[[ Data segment, beginning ]]

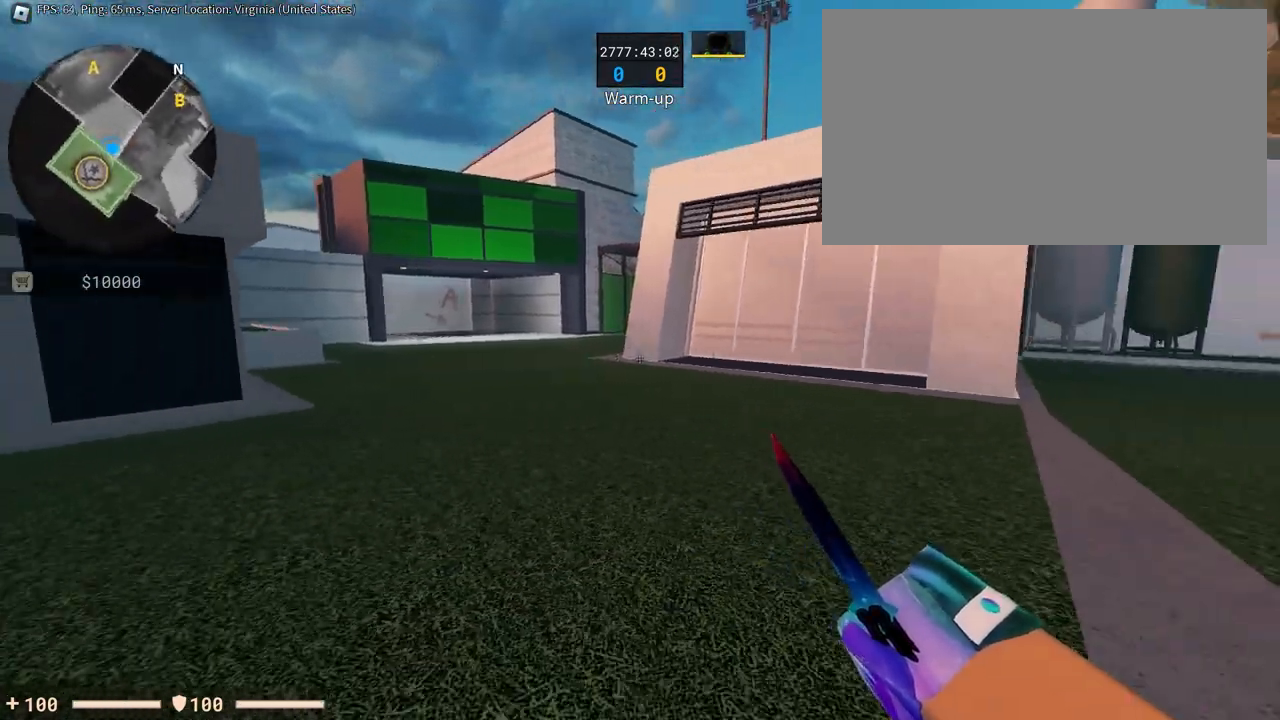
{"keys": ["w"], "mouse": [], "events": [[234, "a", "up"], [234, "s", "up"], [501, "w", "down"]]}
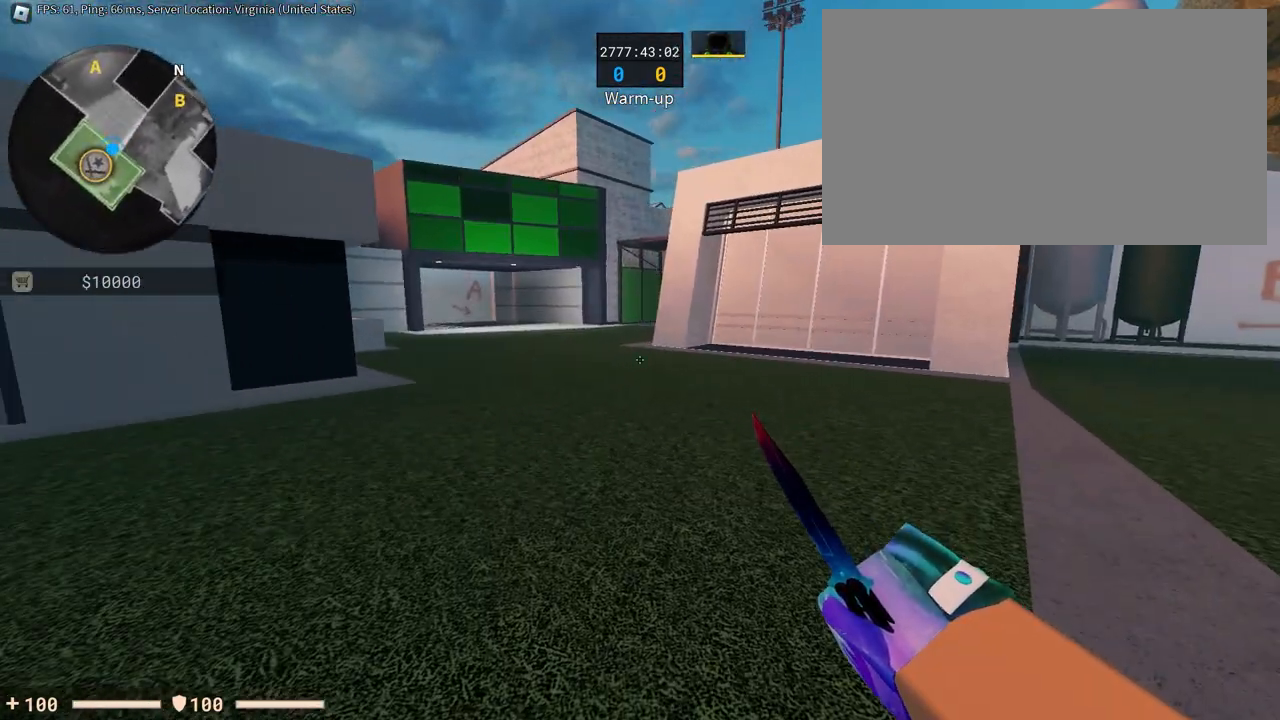
{"keys": ["a", "space"], "mouse": [], "events": [[334, "space", "down"], [434, "a", "down"], [434, "w", "up"]]}
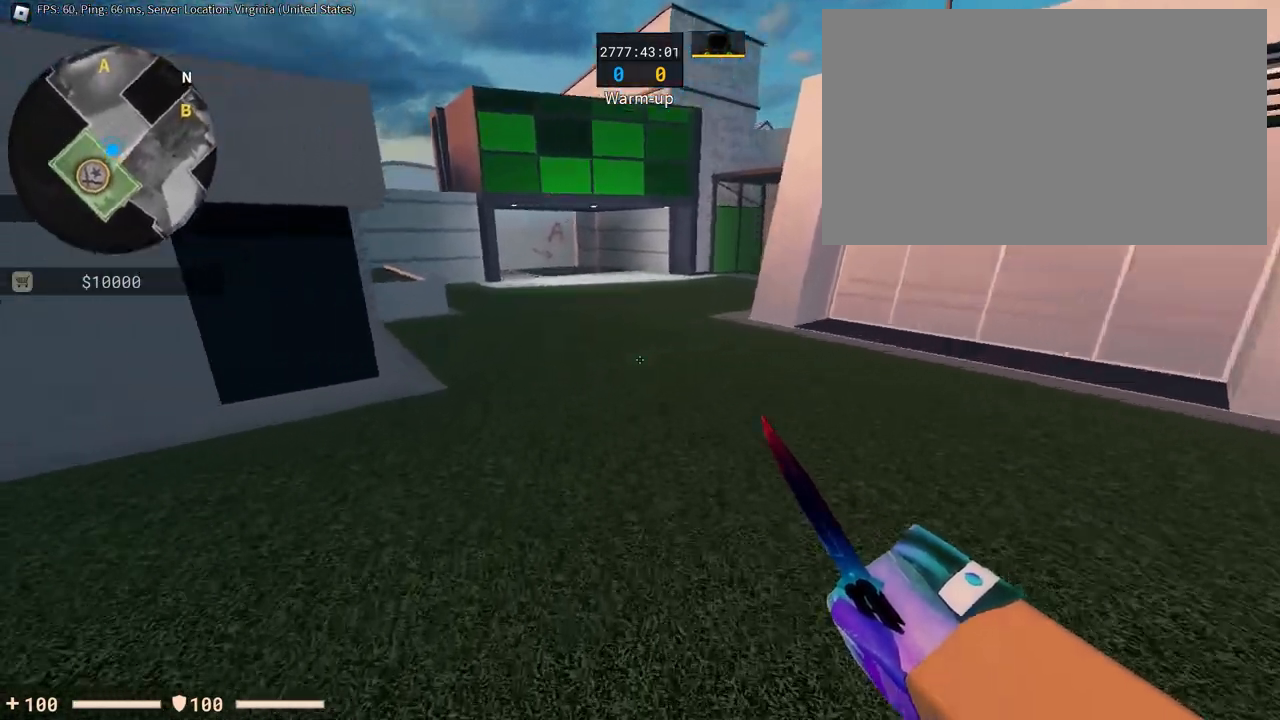
{"keys": ["d", "space"], "mouse": [], "events": [[17, "space", "up"], [217, "a", "up"], [217, "d", "down"], [251, "space", "down"], [401, "space", "up"], [451, "space", "down"]]}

[[ Data segment, end ]]

> Task objective: Nothing but the listing, copied exactly and stripped of its images, should appear in the response.

> Your response:
{"keys": ["w"], "mouse": [], "events": [[234, "a", "up"], [234, "s", "up"], [501, "w", "down"]]}
{"keys": ["a", "space"], "mouse": [], "events": [[334, "space", "down"], [434, "a", "down"], [434, "w", "up"]]}
{"keys": ["d", "space"], "mouse": [], "events": [[17, "space", "up"], [217, "a", "up"], [217, "d", "down"], [251, "space", "down"], [401, "space", "up"], [451, "space", "down"]]}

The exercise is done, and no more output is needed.